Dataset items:
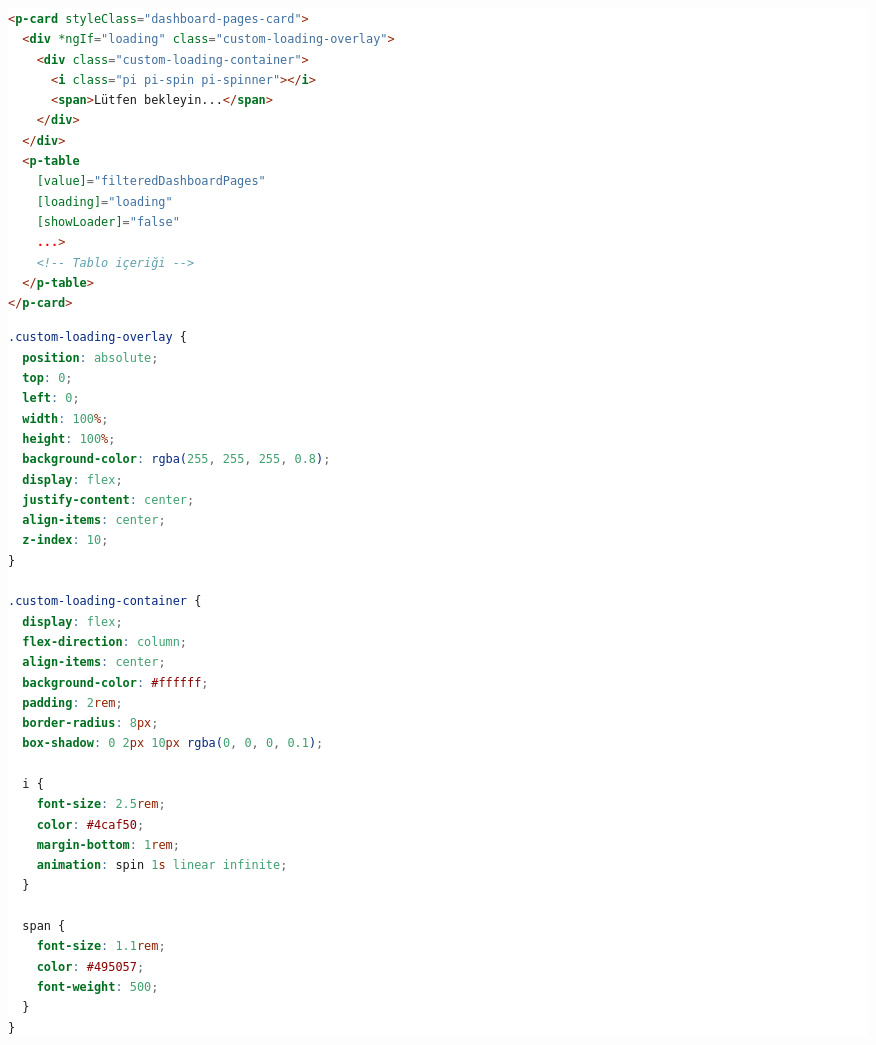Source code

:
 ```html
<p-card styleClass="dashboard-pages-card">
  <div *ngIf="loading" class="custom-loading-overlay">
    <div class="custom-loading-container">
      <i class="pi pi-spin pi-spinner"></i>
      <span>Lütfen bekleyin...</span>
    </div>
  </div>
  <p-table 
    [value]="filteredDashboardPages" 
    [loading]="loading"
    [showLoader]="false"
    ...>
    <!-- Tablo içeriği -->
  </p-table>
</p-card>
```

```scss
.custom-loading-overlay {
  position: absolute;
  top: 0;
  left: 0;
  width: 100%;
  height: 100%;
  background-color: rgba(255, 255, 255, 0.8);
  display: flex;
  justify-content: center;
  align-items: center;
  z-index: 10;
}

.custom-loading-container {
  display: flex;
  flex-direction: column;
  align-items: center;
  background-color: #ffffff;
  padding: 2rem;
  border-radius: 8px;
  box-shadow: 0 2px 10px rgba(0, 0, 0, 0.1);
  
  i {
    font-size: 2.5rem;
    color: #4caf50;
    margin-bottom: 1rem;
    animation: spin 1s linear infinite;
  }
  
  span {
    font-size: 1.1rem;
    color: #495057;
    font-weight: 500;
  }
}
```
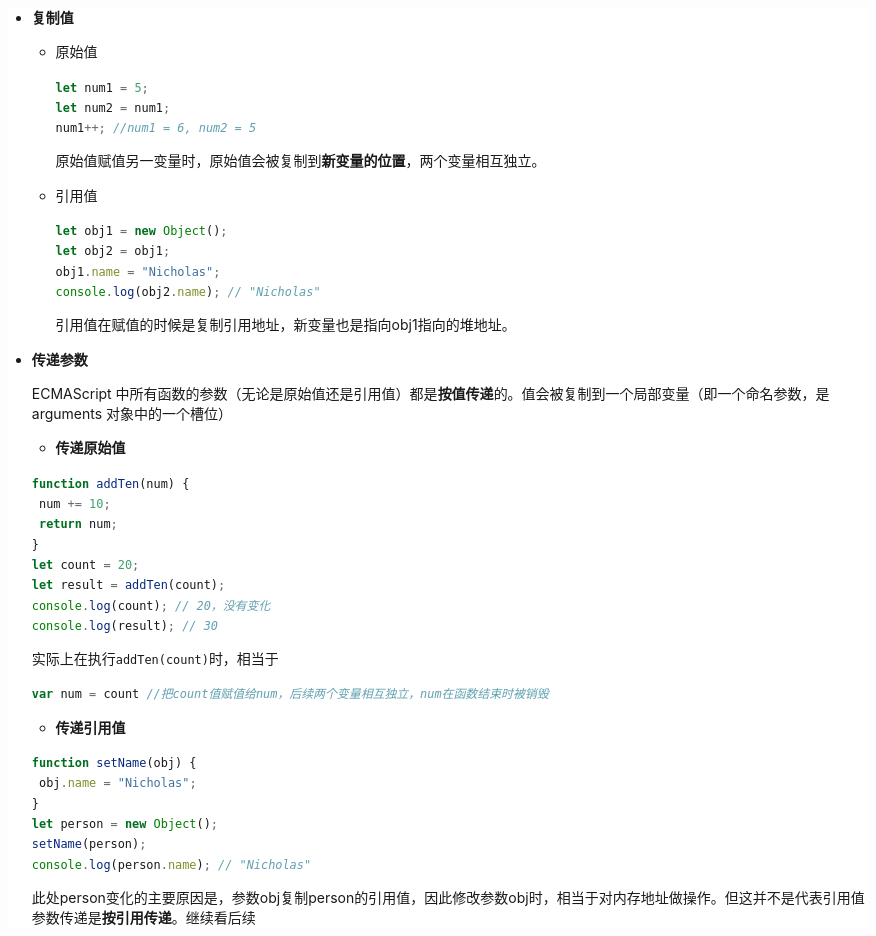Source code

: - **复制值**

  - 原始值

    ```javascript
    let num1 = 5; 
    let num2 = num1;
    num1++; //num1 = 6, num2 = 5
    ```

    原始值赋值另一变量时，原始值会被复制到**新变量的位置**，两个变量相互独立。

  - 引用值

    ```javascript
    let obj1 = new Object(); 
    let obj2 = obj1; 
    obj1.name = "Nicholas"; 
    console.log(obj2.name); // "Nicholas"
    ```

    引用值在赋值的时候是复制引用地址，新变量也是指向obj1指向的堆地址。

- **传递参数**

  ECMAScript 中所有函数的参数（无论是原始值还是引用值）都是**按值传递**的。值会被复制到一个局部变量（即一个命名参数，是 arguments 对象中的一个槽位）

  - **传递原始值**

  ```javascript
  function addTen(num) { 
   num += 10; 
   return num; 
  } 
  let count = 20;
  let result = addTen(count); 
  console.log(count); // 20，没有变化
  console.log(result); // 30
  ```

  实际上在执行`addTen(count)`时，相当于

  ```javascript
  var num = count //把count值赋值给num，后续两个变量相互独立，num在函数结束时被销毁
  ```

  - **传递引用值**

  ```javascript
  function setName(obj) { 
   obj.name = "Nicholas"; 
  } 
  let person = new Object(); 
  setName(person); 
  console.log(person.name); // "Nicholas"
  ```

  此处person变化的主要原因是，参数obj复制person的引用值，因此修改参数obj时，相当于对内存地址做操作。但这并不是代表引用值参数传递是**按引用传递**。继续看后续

REQUIRED ACTION: Every line of the data should be copied as it stands, without the images.

RESPONSE:
Source code

:
 ```html
<p-card styleClass="dashboard-pages-card">
  <div *ngIf="loading" class="custom-loading-overlay">
    <div class="custom-loading-container">
      <i class="pi pi-spin pi-spinner"></i>
      <span>Lütfen bekleyin...</span>
    </div>
  </div>
  <p-table 
    [value]="filteredDashboardPages" 
    [loading]="loading"
    [showLoader]="false"
    ...>
    <!-- Tablo içeriği -->
  </p-table>
</p-card>
```

```scss
.custom-loading-overlay {
  position: absolute;
  top: 0;
  left: 0;
  width: 100%;
  height: 100%;
  background-color: rgba(255, 255, 255, 0.8);
  display: flex;
  justify-content: center;
  align-items: center;
  z-index: 10;
}

.custom-loading-container {
  display: flex;
  flex-direction: column;
  align-items: center;
  background-color: #ffffff;
  padding: 2rem;
  border-radius: 8px;
  box-shadow: 0 2px 10px rgba(0, 0, 0, 0.1);
  
  i {
    font-size: 2.5rem;
    color: #4caf50;
    margin-bottom: 1rem;
    animation: spin 1s linear infinite;
  }
  
  span {
    font-size: 1.1rem;
    color: #495057;
    font-weight: 500;
  }
}
```
Source code

: - **复制值**

  - 原始值

    ```javascript
    let num1 = 5; 
    let num2 = num1;
    num1++; //num1 = 6, num2 = 5
    ```

    原始值赋值另一变量时，原始值会被复制到**新变量的位置**，两个变量相互独立。

  - 引用值

    ```javascript
    let obj1 = new Object(); 
    let obj2 = obj1; 
    obj1.name = "Nicholas"; 
    console.log(obj2.name); // "Nicholas"
    ```

    引用值在赋值的时候是复制引用地址，新变量也是指向obj1指向的堆地址。

- **传递参数**

  ECMAScript 中所有函数的参数（无论是原始值还是引用值）都是**按值传递**的。值会被复制到一个局部变量（即一个命名参数，是 arguments 对象中的一个槽位）

  - **传递原始值**

  ```javascript
  function addTen(num) { 
   num += 10; 
   return num; 
  } 
  let count = 20;
  let result = addTen(count); 
  console.log(count); // 20，没有变化
  console.log(result); // 30
  ```

  实际上在执行`addTen(count)`时，相当于

  ```javascript
  var num = count //把count值赋值给num，后续两个变量相互独立，num在函数结束时被销毁
  ```

  - **传递引用值**

  ```javascript
  function setName(obj) { 
   obj.name = "Nicholas"; 
  } 
  let person = new Object(); 
  setName(person); 
  console.log(person.name); // "Nicholas"
  ```

  此处person变化的主要原因是，参数obj复制person的引用值，因此修改参数obj时，相当于对内存地址做操作。但这并不是代表引用值参数传递是**按引用传递**。继续看后续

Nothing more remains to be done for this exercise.